When I got back to New York last summer, my New York Public Library card was a distant memory (and the design no longer in use), but my name and address, inactive for almost nine years, was still in the computers. All I had to do to get a new card was give them a dollar (ONE dollar!) and proof that I still lived there (I don't, but my driver's license says so), and I was back in business. All these books for me to borrow and read and not a cent to pay! I borrowed my first book -- White Teeth -- and needless to say the quality of the book only increased my fond feelings for the library.

Recently my roommate told me that she was feeling much smarter these days because she was reading, and I couldn't have agreed more. I've been borrowing books from her, too, and another family friend, who has been generous with her enormous library accumulated over years of working at the New York Times Book Review. And now that I live in Brooklyn and take a single subway line to work, I feel so much more in control of my commute because I can immerse myself in a book without looking up for forty minutes. Forty minutes every day with my borrowed books.

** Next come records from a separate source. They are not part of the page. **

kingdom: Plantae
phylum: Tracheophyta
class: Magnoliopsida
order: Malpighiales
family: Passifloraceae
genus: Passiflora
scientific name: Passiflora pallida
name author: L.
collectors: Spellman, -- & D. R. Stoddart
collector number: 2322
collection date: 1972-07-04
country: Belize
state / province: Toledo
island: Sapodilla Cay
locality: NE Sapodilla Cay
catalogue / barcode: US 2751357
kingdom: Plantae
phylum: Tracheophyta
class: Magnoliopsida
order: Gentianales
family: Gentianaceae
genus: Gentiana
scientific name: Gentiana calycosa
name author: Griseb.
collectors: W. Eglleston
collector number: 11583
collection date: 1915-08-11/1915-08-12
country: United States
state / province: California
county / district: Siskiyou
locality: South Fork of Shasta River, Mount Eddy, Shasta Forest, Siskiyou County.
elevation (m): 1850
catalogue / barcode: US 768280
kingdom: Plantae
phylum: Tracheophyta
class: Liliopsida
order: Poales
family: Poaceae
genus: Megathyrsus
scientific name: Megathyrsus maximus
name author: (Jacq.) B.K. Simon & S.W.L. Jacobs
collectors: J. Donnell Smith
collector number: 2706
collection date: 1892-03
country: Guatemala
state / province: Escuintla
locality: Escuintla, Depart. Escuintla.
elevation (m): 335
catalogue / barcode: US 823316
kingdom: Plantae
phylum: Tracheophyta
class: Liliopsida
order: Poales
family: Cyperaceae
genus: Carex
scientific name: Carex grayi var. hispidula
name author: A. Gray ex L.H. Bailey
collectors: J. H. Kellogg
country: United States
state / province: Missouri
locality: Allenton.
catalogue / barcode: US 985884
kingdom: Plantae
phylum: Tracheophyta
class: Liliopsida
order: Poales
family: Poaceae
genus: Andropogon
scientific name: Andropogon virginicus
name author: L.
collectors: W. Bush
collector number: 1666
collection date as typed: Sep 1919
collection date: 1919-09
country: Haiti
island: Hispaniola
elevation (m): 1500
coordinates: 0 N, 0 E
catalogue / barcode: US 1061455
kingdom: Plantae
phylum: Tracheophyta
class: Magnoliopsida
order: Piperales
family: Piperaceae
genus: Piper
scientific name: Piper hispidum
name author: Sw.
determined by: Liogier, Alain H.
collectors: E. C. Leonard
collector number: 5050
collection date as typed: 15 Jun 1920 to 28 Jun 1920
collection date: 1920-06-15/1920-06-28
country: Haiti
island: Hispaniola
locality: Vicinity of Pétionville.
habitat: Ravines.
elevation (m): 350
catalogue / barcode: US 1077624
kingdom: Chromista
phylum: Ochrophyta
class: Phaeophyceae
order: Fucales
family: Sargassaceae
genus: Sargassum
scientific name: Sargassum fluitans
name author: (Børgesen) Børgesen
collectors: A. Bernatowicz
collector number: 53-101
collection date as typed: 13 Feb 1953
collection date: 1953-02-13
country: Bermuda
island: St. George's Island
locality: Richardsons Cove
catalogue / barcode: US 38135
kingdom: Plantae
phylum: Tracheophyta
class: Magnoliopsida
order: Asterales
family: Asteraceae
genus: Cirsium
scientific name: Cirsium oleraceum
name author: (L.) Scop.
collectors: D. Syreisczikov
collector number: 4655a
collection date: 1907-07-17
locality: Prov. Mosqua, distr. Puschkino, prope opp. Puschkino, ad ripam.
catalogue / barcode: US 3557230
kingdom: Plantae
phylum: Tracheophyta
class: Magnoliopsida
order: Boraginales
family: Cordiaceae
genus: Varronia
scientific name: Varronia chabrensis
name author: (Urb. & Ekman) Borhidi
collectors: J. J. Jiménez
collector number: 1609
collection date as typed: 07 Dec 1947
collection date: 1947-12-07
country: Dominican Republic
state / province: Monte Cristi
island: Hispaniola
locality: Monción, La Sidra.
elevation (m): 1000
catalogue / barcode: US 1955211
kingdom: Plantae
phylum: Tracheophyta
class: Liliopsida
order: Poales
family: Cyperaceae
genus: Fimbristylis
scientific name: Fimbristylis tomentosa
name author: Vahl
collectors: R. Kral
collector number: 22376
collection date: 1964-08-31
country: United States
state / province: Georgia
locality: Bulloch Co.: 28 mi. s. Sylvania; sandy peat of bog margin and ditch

I'm writing this post because I know for sure that, for some strange reason, lots of people I know are not in possession of a library card. And now that I am a card-carrying member of such an institution, this completely confuses me. I beg of you. Get a library card. While away the hours in the stacks. See who's reading classic fiction. Giggle at the cranky checkout desk people. Borrow some great books. You'll thank me later.

Tuesday, August 01, 2006

breakfast at Greenwood Lake

This is a photograph of my mother and sister from this weekend. We spent three days sleeping, eating and reading at Billy's house in the village of Greenwood Lake, New York. wonderful.